Rewrite the lines from the one containing "Undoubtedly, Singapore has" through the one containing "Katie Ermilio", inclusive, replacing "Call for paper" with "Call for submissions" and keeping everything else the same. Omit the pictures from your answer.

(Given records begins)

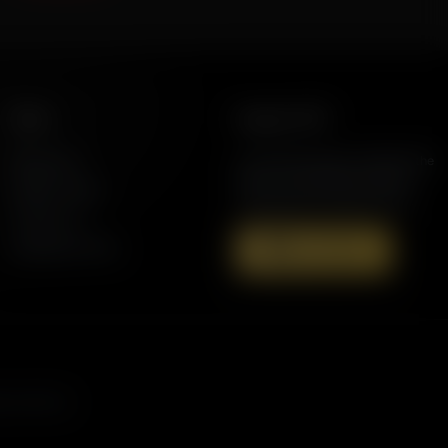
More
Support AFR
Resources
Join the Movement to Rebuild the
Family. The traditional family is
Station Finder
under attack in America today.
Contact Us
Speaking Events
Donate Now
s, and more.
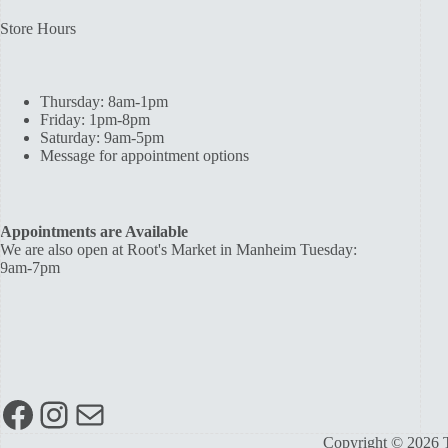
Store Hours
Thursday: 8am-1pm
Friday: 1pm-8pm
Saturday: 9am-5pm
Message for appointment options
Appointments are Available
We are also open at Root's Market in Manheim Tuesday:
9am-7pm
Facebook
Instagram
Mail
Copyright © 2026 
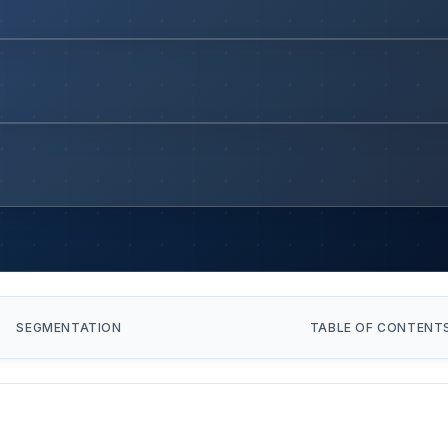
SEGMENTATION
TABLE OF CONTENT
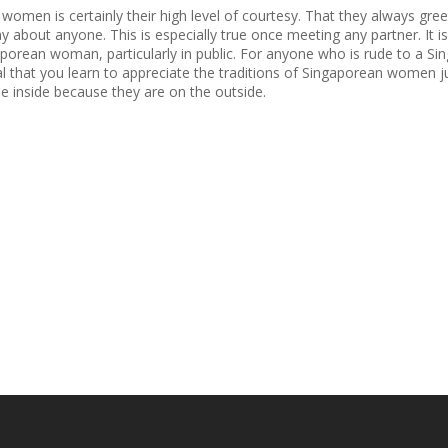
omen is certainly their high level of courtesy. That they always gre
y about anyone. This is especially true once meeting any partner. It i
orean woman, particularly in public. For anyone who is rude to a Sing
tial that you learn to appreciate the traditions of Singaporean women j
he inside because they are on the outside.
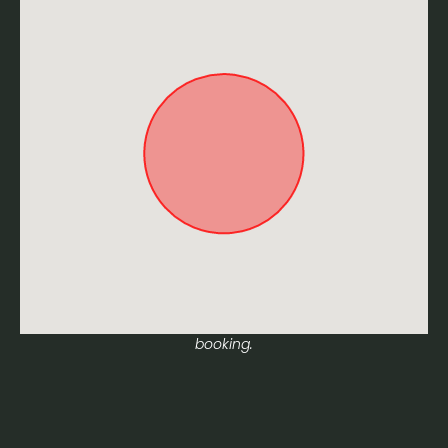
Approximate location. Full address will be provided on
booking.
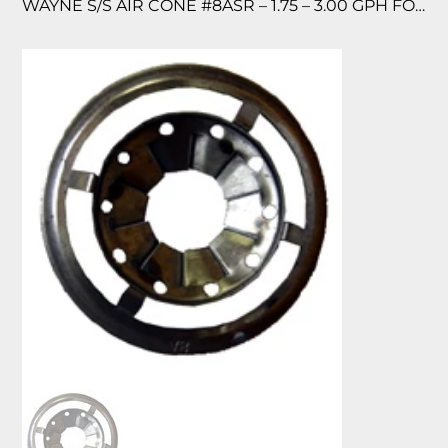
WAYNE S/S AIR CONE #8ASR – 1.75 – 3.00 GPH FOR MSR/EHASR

(Given records ends)
(Given records begins)

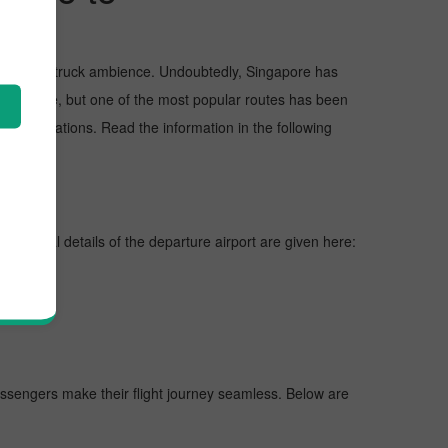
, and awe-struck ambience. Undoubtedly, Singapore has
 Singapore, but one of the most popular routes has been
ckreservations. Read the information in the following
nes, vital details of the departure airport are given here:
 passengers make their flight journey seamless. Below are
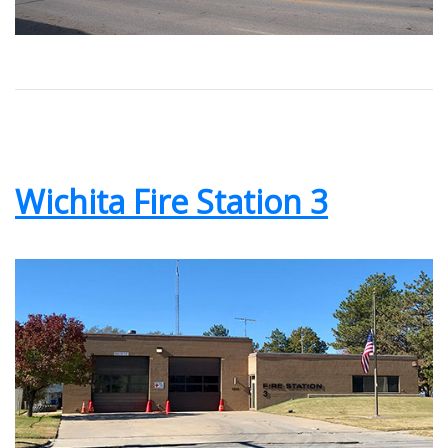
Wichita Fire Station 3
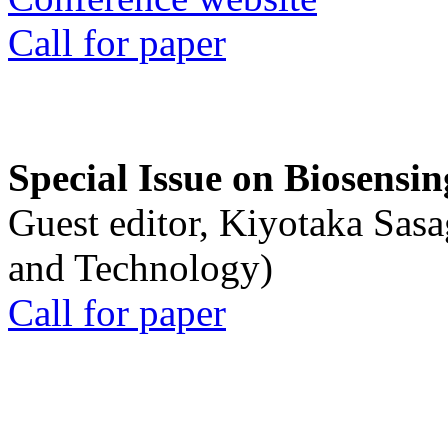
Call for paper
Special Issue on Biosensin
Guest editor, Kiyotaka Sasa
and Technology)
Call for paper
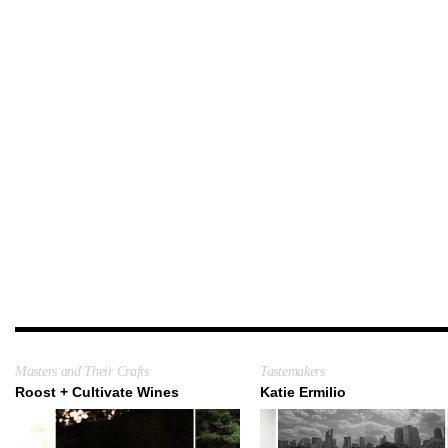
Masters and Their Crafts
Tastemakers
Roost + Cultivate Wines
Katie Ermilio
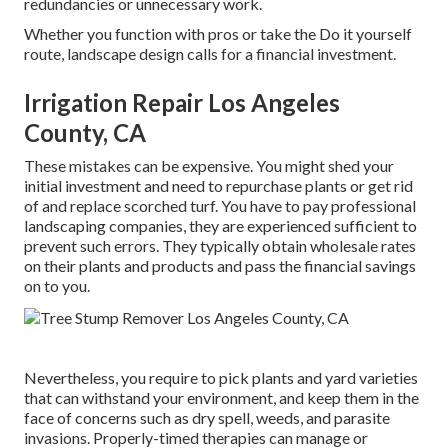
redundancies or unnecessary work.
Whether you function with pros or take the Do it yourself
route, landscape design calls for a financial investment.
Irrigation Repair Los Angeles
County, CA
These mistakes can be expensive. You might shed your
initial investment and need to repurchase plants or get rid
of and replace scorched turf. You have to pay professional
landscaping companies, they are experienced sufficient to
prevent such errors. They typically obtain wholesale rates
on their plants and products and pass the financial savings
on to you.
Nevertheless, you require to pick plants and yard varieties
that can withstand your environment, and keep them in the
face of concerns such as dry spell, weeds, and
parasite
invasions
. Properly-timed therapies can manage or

(Given records ends)
(Given records begins)

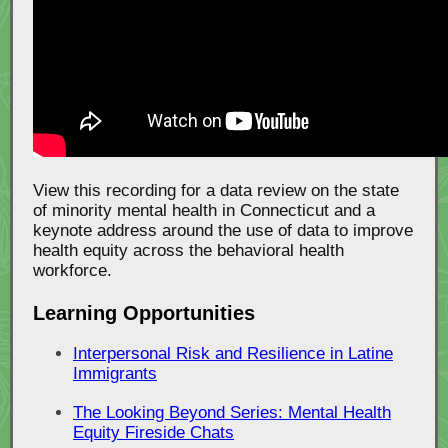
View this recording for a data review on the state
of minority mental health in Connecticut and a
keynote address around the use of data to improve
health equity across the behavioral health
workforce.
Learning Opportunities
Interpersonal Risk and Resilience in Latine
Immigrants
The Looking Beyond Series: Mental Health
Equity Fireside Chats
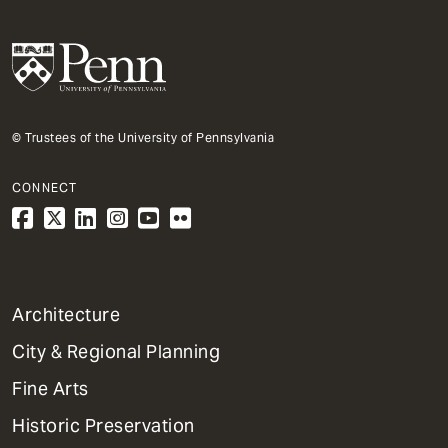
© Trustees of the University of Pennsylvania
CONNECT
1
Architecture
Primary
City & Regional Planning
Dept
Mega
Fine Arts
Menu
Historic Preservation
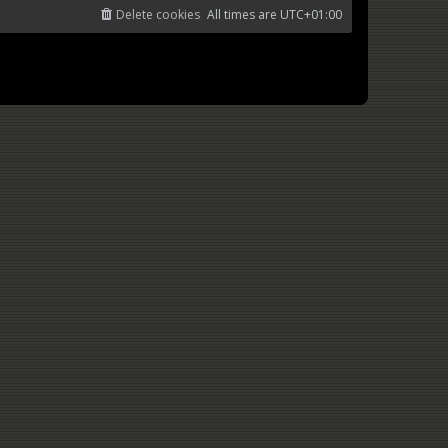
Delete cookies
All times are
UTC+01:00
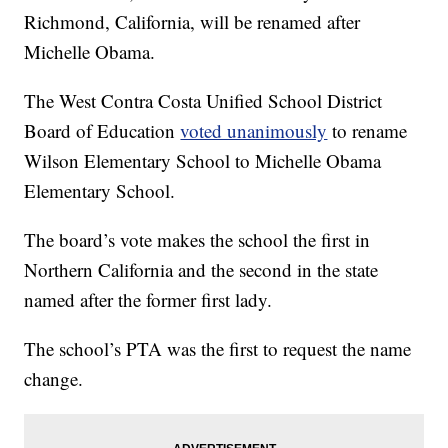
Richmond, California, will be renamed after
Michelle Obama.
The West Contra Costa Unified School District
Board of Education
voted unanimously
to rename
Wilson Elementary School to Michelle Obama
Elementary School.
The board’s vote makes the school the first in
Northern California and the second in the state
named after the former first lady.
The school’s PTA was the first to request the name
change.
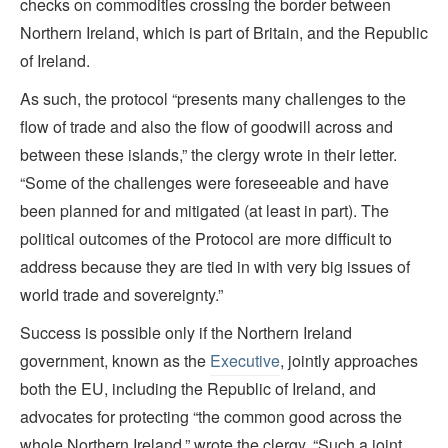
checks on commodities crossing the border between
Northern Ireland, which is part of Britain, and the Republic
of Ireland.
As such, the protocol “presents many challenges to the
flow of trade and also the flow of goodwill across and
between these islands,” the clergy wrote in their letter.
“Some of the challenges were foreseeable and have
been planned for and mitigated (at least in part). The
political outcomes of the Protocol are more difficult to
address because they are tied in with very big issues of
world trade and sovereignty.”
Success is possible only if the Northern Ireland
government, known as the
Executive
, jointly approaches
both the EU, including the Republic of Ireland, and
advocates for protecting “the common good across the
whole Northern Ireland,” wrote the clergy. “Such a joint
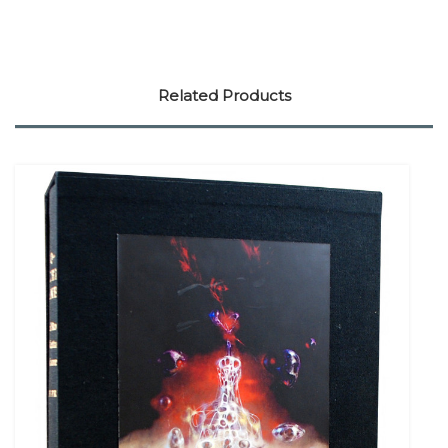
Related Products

(Given records ends)

Result below:
, and awe-struck ambience. Undoubtedly, Singapore has
 Singapore, but one of the most popular routes has been
ckreservations. Read the information in the following
nes, vital details of the departure airport are given here:
 passengers make their flight journey seamless. Below are
Wichita Fire Station 3
Call for submissions
Special Issue on Biosensin
Guest editor, Kiyotaka Sasa
and Technology)
Call for submissions
Masters and Their Crafts
Tastemakers
Roost + Cultivate Wines
Katie Ermilio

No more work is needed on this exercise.